The TIFIA program, established in 1998, provides credit assistance in the form of low-interest loans for large-scale transportation infrastructure projects of regional and national significance. The primary goal of the program is to address market gaps and leverage private co-investment for critical improvements to the nation’s transportation system. Despite being well-known in the public-private partnership and infrastructure finance sectors, some industry participants have criticized the program for being underutilized due to bureaucratic delays and unclear borrowing requirements.

As of January, the TIFIA program had a lending capacity of $70 billion, offering loans with interest rates around 4.11% for a 35-year term. Since its inception, the program has provided $39.8 billion in TIFIA financing, supporting over $136 billion in infrastructure investment. The new rules introduced by the DOT aim to provide more clarity on interest rates for longer-term TIFIA loans. The interest rate for loans with a final maturity date beyond 35 years after project completion and a term exceeding 40 years will now be linked to State and Local Government Series (SLGS) 30- to 40-year securities, with an additional basis point adjustment.

In addition to the updated interest rate structure, the recent amendments to the TIFIA program have relaxed some of the eligibility criteria.
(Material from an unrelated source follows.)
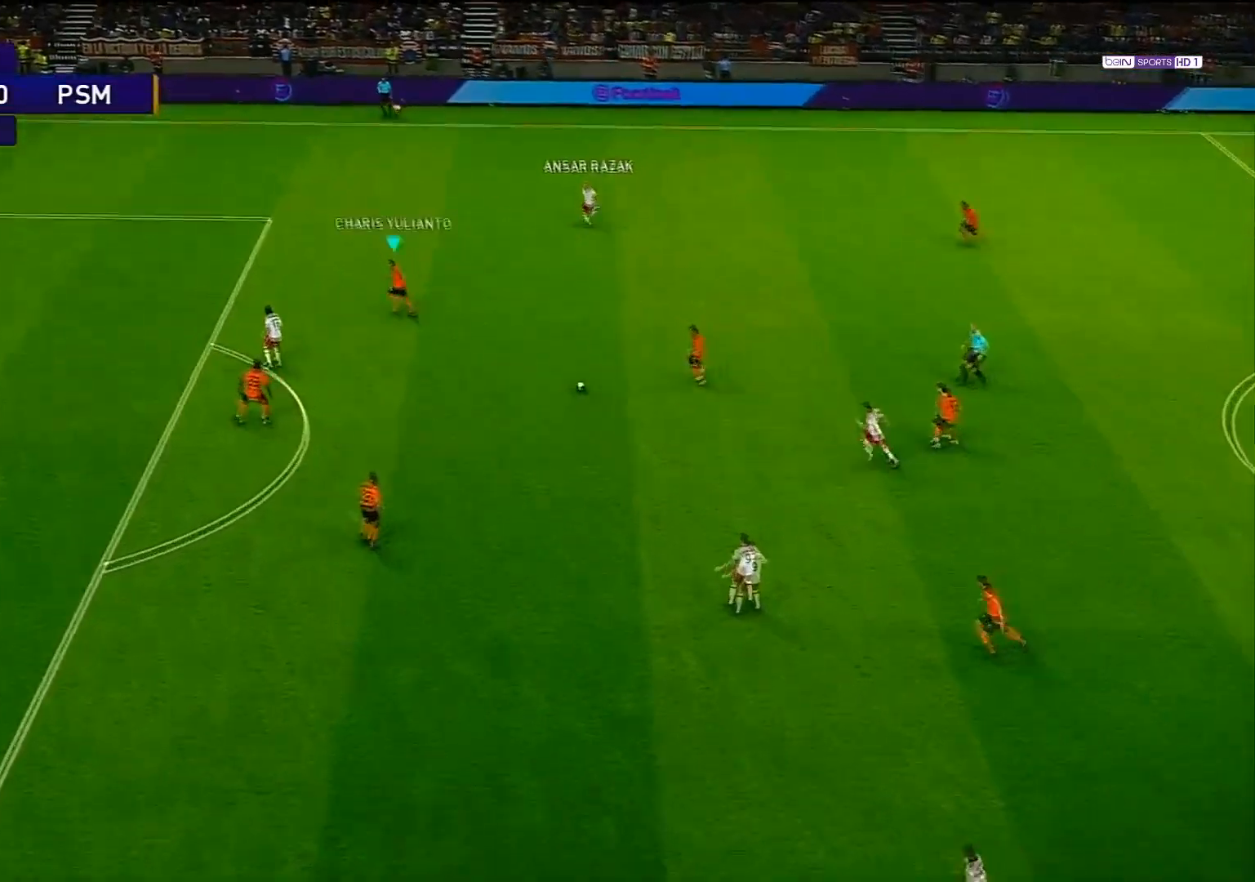
{"buttons": [], "left_stick": "up-right", "right_stick": "center", "events": [[50, "L1", "up"], [150, "left_stick", "up"], [250, "left_stick", "up-right"]]}
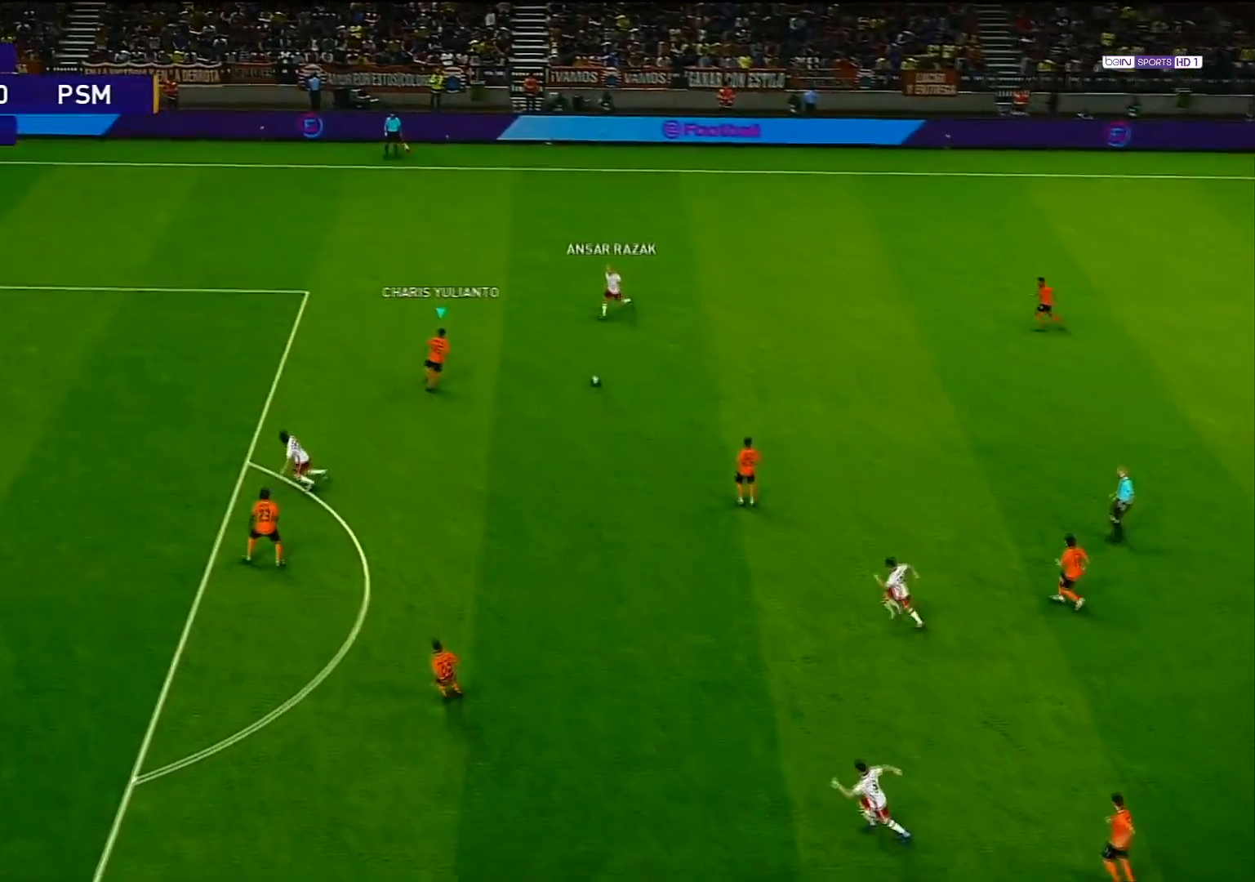
{"buttons": [], "left_stick": "up-left", "right_stick": "center", "events": [[283, "left_stick", "up-left"]]}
Projects are no longer required to be “included in or consistent with” a state’s transportation plan to qualify for TIFIA assistance. This change aims to expand the scope of eligible projects and streamline the application process. The new rules are set to take effect on June 24, providing more flexibility for project developers and sponsors.

Industry experts, such as Steve T. Park from Ballard Spahr LLP, have welcomed the changes in the TIFIA program, particularly the increased clarity on interest rates. Park emphasized the importance of clear rules and regulations in promoting investment and development in the infrastructure sector. The American Public Transportation Association has also expressed support for the interest rate rule while urging the DOT to enhance transparency regarding the criteria for qualifying for longer-term loans under the new regulations.

Overall, the revamped TIFIA program represents a significant step towards enhancing infrastructure financing and fostering public-private partnerships in transportation projects. The updated rules provide greater certainty for borrowers and investors, ultimately contributing to the development of critical infrastructure across the country. As the program continues to evolve, stakeholders in the infrastructure sector should stay informed about the latest changes and opportunities offered by the TIFIA program.